В столовой находились уже Пелагея Власьевна, Екатерина Тихоновна и меньшая сестра ее Варвара Тихоновна, когда вошел Петр Авдеевич в помолодевшем сюртуке.
Не считаю излишним предварительно познакомить читателя с двумя дочерьми городничего, хотя, впрочем, судьбою не назначено им играть значительной роли как в свете, так и в моем повествовании.
Девицам этим природа дала сердце теплое, стан средний, но без всякой талии, и лица, имевшие одно только достоинство: свидетельствовать пред родителем в верности к нему супруги; наружность двух дочерей Тихона Парфеньевича была верным слепком наружности Тихона Парфеньевича со всеми принадлежностями, как родовыми, так и благоприобретенными. Еще Екатерине Тихоновне не минуло двух лет, как сходство это начало сильно тревожить родителя. «Отчего бы ей быть такой красной? – говаривал часто супруге своей Тихон Парфеньевич, смотря на первую дщерь свою, – ты бы, душенька, макала ее во что-нибудь, не то, черт возьми, останется такою на всю жизнь, а там сбывай ее, как знаешь!»
Нежная родительница макала малютку в вино, настоянное на бересте, смазывала деревянным маслицем, курила ее гвоздикою и теми вещами, которые находят весною в вороньих гнездах; но ничто не помогало, и цвет тела дитяти продолжал пребывать красным, губки толстеть, а веки опухать и слипаться каждое утро.
С рождением другой дочери, последовавшим три года спустя родитель убедился, что хоть лопни, а делу помочь нельзя и посмотрев пристально на Варвару Тихоновну, шепнул жене, поморщившись: «Баста, матушка!» – и вышел из дому прогуляться.
С той поры и до совершеннолетнего возраста провели жизнь свою Екатерина и Варвара Тихоновны в четырех стенах родительского дома, кушая от пяти до шести раз в сутки, ходя по праздникам к обедне, а по канунам ко всенощной, раскладывая гранпасьянс; нередко гадая в карты и оставаясь большею частию при своих мыслях, переходили оне от карт то к белевым, то к шерстяным чулкам, смотря по времени года, а корсетов не употребляли вовсе. Туалет девиц ограничивался несколькими ситцевыми платьями, на которых иногда появлялись мысы, ежели таковые заводились в уезде. Волосы девиц белесоватого цвета смачивались постоянно какою-то жидкостию и закалывались роговыми гребнями, тусклыми, как студень. Говорили девицы очень мало, но улыбались по временам, а случалось, и вздыхали, но о чем – неизвестно.
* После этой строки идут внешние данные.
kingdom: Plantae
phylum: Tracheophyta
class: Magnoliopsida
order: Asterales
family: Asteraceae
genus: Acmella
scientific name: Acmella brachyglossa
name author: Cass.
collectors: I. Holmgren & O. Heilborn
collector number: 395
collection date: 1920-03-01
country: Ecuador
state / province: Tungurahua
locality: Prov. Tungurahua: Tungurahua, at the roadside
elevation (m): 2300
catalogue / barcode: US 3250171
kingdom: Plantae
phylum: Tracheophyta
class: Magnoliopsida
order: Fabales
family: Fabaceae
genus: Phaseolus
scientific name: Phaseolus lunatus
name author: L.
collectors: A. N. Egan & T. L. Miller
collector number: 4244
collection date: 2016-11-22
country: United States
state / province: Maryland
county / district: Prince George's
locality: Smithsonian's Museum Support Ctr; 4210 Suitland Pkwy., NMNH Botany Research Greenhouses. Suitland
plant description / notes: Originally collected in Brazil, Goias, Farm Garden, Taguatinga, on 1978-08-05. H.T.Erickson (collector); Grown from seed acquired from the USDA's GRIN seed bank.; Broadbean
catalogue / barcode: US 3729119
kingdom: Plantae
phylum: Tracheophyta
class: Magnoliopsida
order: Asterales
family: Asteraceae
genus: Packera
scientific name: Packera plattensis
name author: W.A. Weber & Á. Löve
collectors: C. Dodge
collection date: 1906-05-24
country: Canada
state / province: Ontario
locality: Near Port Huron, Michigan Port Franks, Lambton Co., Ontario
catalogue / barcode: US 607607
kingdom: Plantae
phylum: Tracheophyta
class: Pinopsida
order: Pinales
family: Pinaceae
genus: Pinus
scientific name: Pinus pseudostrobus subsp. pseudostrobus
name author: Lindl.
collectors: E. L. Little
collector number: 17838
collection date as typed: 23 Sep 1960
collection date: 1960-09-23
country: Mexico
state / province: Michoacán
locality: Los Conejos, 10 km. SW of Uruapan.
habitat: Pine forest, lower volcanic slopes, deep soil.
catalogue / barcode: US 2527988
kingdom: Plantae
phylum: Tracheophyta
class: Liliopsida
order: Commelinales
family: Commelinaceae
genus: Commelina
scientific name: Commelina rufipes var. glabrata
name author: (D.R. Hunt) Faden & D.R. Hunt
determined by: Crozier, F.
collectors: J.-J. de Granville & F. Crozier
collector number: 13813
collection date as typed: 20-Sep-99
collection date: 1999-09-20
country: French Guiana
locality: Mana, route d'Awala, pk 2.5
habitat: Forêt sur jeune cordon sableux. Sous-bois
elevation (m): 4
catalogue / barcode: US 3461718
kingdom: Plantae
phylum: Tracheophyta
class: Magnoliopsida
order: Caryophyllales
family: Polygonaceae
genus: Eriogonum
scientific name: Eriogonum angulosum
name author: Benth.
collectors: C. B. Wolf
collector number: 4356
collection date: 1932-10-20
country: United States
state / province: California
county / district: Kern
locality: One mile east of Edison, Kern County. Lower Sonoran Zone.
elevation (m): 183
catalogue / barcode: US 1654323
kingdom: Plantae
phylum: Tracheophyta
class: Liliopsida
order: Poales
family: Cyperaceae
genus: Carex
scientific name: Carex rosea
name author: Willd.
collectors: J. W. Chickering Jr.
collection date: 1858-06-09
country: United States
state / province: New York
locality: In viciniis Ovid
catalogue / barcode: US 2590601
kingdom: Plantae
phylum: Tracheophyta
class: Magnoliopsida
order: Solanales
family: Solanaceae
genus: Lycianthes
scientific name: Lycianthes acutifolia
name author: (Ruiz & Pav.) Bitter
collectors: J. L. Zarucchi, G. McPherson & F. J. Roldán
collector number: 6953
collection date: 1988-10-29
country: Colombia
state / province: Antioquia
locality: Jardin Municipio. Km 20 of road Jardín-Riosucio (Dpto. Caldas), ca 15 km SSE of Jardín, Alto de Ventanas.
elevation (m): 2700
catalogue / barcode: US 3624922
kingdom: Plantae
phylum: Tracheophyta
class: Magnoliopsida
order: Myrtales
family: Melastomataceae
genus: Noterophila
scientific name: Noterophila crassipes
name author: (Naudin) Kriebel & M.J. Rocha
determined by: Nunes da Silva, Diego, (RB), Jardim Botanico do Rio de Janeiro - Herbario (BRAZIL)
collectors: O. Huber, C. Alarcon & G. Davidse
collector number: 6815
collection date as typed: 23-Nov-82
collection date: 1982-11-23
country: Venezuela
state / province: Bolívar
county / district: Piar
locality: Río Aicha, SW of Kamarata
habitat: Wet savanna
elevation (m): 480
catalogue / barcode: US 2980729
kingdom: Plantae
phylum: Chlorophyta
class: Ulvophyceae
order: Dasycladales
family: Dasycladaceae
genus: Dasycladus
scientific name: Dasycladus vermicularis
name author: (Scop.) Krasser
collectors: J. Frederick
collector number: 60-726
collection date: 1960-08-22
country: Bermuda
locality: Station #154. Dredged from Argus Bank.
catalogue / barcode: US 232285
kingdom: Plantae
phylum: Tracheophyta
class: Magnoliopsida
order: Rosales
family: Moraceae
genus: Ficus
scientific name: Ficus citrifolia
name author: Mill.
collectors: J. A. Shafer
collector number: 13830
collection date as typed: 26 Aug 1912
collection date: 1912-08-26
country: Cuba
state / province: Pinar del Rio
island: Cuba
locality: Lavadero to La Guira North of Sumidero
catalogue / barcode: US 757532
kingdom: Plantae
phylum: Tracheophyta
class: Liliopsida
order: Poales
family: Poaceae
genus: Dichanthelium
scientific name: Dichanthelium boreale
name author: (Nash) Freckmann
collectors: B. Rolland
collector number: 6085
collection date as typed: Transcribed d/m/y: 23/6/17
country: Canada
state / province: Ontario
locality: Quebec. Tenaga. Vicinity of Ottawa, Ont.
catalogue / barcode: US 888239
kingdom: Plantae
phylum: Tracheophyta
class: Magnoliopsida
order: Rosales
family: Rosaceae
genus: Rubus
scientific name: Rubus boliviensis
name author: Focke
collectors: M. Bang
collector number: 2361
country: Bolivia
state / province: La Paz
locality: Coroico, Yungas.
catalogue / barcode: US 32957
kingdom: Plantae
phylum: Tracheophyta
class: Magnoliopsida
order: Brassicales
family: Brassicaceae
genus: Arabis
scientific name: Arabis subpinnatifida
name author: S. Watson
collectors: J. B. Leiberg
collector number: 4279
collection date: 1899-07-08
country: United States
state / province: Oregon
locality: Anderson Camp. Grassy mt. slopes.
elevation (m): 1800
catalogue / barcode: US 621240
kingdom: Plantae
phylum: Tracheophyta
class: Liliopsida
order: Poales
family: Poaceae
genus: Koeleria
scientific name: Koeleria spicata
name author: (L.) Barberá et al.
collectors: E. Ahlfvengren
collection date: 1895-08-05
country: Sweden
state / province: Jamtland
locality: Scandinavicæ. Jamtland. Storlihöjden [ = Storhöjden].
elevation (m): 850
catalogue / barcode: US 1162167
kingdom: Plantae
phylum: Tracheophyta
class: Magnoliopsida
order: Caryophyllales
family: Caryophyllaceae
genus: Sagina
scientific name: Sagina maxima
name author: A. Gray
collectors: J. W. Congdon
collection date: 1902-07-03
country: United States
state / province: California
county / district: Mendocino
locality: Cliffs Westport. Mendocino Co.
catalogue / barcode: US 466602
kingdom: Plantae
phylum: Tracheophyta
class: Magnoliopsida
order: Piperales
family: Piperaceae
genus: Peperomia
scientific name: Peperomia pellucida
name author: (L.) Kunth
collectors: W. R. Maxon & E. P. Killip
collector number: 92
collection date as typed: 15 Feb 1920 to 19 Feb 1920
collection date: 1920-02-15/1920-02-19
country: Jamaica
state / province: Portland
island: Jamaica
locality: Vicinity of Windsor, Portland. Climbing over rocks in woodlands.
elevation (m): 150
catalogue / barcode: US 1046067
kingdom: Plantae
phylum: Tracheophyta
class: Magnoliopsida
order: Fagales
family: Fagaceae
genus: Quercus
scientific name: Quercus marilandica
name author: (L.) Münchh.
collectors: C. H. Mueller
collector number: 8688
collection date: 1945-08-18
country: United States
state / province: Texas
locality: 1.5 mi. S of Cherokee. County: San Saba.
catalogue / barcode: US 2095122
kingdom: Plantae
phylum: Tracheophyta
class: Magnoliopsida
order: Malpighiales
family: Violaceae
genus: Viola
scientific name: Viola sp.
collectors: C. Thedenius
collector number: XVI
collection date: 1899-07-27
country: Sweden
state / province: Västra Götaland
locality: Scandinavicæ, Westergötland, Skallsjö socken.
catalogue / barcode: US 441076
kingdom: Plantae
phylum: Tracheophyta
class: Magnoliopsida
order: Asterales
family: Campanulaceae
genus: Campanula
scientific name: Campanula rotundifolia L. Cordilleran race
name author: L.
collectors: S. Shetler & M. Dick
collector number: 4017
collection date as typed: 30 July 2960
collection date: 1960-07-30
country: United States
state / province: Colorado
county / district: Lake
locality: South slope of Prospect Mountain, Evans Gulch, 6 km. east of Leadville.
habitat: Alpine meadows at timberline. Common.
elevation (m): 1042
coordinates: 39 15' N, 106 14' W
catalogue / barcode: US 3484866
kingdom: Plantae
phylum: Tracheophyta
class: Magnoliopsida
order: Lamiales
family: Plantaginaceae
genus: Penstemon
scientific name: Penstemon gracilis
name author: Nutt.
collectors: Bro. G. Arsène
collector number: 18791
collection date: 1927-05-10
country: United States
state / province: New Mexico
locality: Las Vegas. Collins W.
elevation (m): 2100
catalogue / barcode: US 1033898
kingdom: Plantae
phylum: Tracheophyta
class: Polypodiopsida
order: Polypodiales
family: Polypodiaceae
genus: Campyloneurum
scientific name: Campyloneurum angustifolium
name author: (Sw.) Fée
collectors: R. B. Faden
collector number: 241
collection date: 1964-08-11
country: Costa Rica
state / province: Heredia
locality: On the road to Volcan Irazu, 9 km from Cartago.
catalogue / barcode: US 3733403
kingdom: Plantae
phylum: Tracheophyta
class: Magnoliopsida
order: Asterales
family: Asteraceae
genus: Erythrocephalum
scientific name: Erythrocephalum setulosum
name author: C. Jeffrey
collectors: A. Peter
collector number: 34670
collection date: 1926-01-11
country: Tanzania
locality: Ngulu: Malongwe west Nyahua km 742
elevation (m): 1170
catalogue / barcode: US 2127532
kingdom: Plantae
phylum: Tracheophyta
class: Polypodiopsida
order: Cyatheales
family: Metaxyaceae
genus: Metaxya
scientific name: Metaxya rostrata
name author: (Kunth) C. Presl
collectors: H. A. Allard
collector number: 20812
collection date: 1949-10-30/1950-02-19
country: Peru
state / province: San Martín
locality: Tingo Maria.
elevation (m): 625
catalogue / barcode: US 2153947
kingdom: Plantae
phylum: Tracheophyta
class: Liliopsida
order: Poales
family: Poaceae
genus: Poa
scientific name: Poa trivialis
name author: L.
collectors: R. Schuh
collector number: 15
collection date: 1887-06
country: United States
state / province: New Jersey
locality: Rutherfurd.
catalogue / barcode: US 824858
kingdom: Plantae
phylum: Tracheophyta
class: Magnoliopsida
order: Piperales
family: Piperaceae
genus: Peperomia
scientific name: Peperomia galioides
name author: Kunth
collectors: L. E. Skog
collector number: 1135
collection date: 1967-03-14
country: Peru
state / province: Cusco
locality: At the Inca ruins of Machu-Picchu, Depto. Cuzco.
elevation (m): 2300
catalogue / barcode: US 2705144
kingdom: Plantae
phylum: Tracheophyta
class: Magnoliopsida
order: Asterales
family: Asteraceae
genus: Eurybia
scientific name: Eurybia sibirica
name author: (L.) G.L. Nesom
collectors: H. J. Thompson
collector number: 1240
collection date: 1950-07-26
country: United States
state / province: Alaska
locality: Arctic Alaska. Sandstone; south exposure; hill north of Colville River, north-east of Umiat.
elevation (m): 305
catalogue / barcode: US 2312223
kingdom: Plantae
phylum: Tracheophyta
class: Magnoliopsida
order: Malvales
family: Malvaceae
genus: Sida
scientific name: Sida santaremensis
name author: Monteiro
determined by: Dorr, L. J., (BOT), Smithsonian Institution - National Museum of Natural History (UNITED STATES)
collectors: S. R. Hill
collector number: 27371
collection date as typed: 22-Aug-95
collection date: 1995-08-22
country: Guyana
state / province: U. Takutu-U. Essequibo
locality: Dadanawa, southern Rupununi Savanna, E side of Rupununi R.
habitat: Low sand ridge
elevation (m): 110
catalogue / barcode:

Городничий взирал на дочерей своих, как взирает купец на залежалый товар, попорченный сыростию, и не только не строил насчет их никаких планов, но даже поговаривал о прелестях отшельнической жизни, о благах небесных и тому подобном. Вот почему и пришелся не по сердцу Тихону Парфеньевичу комплимент, сделанный Гаврюшею Екатерине Тихоновне при раздаче фантов, и сердце городничего нимало не оскорбилось, видя явное предпочтение, оказанное накануне Петром Авдеевичем не Екатерине и Варваре Тихоновнам, а Пелагее Власьевне. В это же утро племянница была так авантажна, что, при сравнении с нею дочерей городничего, последние, казалось, приобретали еще большее сходство с родителем, чем накануне.
На Пелагее Власьевне было в это утро флорансовое вердепешевое платье с экосезовым кушаком, плотно стянутым бронзовою пряжкою рококо. Платье это не совсем доходило до плеч и, сверх того, сползало немножко, отчего самые плечики и шейка полненькой Пелагеи Власьевны казались даже сквозь кисейное канзу «снежными глыбами, зарумяненными первым лучом любви», – так выражался, по крайней мере, штатный смотритель каждый раз, когда при важной оказии появлялась Пелагея Власьевна в своем вердепешевсм платье.